The Implications of Reg SCI for Non-SCI Entities
Late 2014 also saw the adoption of Regulation Systems Compliance and Integrity (Reg SCI), a regulation designed to require certain critically important firms to implement comprehensive policies and procedures for critical technology systems. While the regulation only covers a limited group of 44 entities that are largely exchanges, certain ATS’s and clearing firms, the SEC noted in its release that it might consider broadening the scope of the regulation to other categories of market participants such as “non-ATS broker dealers, security-based swap dealers, investment advisers, investment companies, transfer agents and other key market participants.” As a practical matter, I don’t foresee Reg SCI ever becoming an issue for most broker dealers, investment advisers or investment companies. With that said, however, the SEC is clearly signaling that broader regulation of the technology of regulated financial entities is a real possibility. In addition, the SEC is currently advancing measures that would require publicly owned companies to disclose more information about their cybersecurity vulnerabilities and, at the very least, I believe we can anticipate that the SEC and/or FINRA will eventually require greater disclosure from regulated financial entities respecting their cybersecurity vulnerabilities.

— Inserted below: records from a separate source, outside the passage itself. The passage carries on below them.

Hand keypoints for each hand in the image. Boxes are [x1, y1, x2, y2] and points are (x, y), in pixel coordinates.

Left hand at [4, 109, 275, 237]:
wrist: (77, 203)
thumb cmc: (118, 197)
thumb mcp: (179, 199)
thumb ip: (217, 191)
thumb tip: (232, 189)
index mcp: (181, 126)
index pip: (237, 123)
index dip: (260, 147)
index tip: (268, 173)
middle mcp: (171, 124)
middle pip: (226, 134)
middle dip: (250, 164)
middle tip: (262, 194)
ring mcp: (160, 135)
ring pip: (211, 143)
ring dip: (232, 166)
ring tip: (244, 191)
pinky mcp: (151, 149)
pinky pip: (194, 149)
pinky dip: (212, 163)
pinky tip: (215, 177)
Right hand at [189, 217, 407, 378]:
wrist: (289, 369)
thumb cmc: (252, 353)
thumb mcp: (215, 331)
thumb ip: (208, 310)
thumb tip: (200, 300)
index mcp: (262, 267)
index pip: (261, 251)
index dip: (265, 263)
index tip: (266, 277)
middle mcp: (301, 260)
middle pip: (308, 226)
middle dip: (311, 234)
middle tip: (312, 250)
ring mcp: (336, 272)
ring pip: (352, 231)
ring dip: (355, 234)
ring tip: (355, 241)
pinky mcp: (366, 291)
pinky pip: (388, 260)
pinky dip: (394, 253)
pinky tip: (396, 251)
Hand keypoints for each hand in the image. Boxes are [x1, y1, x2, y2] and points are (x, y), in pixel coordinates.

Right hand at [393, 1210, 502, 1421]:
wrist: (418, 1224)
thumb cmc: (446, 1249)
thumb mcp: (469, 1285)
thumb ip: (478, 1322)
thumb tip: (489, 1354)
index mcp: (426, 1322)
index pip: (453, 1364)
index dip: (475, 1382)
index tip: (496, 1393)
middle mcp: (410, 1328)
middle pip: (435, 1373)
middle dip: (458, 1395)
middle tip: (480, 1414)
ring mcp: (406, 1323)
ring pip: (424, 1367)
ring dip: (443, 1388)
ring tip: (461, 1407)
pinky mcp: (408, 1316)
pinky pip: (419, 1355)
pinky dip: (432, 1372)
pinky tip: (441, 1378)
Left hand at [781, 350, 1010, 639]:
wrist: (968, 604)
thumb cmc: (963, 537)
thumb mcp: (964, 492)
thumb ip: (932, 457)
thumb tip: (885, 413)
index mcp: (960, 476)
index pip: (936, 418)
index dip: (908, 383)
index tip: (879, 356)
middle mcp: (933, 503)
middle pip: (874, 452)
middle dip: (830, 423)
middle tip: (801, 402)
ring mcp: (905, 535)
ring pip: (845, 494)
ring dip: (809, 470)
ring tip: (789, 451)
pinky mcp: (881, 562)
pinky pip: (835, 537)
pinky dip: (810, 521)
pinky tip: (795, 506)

While larger firms have already implemented information security programs, many small and mid-size shops are neither sufficiently prepared for a cybersecurity breach nor the questions that the examiners will be asking them in the months and years to come. With the regulators being so explicit about their intent to scrutinize this area, compliance and legal professionals in all firms should recognize that they can no longer wait on specific legislation to compel their response. Their firms will have to answer to the regulators, whether as part of their examination process or a known breach, respecting their information security programs.